Have you tried the AttributeReprojector? It might have a way to reproject the coordinates to the wanted syntax.


takashi
Influencer
  • May 27, 2016

Hi @karl_zinglersen, how about this?

  1. Split each value at "°" using the AttributeSplitter. The resulting _list{0} contains the value of degrees; _list{1} contains the value of decimal minutes.

  2. Replace comma (,) in the decimal minutes (_list{1}) with the decimal point (.) using the StringReplacer.

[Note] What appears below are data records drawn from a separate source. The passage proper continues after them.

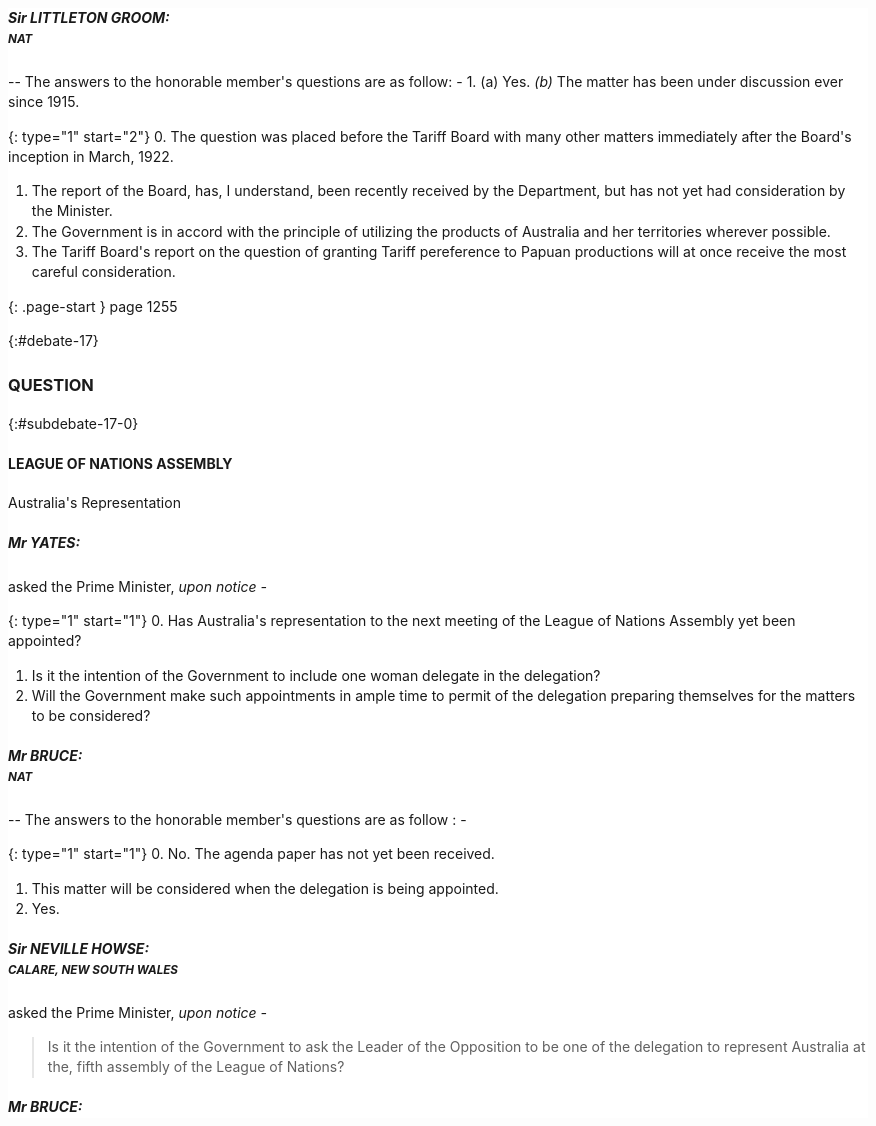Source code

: ##### Sir LITTLETON GROOM:<br><small class="text-muted">NAT</small>

-- The answers to the honorable member's questions are as follow: - 1. (a) Yes.  *(b)*  The matter has been under discussion ever since 1915. 

{: type="1" start="2"}
0. The question was placed before the Tariff Board with many other matters immediately after the Board's inception in March, 1922. 
1. The report of the Board, has, I understand, been recently received by the Department, but has not yet had consideration by the Minister. 
2. The Government is in accord with the principle of utilizing the products of Australia and her territories wherever possible. 
3. The Tariff Board's report on the question of granting Tariff pereference to Papuan productions will at once receive the most careful consideration. 

{: .page-start }
page 1255

{:#debate-17}
### QUESTION

{:#subdebate-17-0}
#### LEAGUE OF NATIONS ASSEMBLY

Australia's Representation

##### Mr YATES:

asked the Prime Minister,  *upon notice -* 

{: type="1" start="1"}
0. Has Australia's representation to the next meeting of the League of Nations Assembly yet been appointed? 
1. Is it the intention of the Government to include one woman delegate in the delegation? 
2. Will the Government make such appointments in ample time to permit of the delegation preparing themselves for the matters to be considered? 

##### Mr BRUCE:<br><small class="text-muted">NAT</small>

-- The answers to the honorable member's questions are as follow :  - 

{: type="1" start="1"}
0. No. The agenda paper has not yet been received. 
1. This matter will be considered when the delegation is being appointed. 
2. Yes. 

##### Sir NEVILLE HOWSE:<br><small class="text-muted">CALARE, NEW SOUTH WALES</small>

asked the Prime Minister,  *upon notice -* 

  >Is it the intention of the Government to ask the Leader of the Opposition to be one of the delegation to represent Australia at the, fifth assembly of the League of Nations? 

##### Mr BRUCE:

  3. Calculate the value in decimal degrees from the list elements using the ExpressionEvaluator with this math expression
@Value(_list{0}) + (@Value(_list{0}) < 0 ? -@Value(_list{1}) : @Value(_list{1})) / 60.0

[Addition] If you are using FME 2014 or earlier, you should add the decimal point to the divisor (60) in the expression. Otherwise, int / int returns an integer (decimal places in the resulting value will be truncated).


david_r
Celebrity
  • May 27, 2016

While I agree that you can easily do this without resorting to using regex, here's a regex nonetheless ;-)

([\+\-]?\d+)\D*([\d,]+)

It will split up the string in two parts, one before and after a non-digit (e.g. the degrees sign or a space).

 Usage:

0684Q00000ArK2aQAF.png

Look for the results in the list _matches{}.part, here's an example for the input string "+69°56,426":

`_matches{0}.part' has value `+69'
`_matches{1}.part' has value `56,426'

It is then easy to send it off to the DecimalDegreesCalculator, if needed.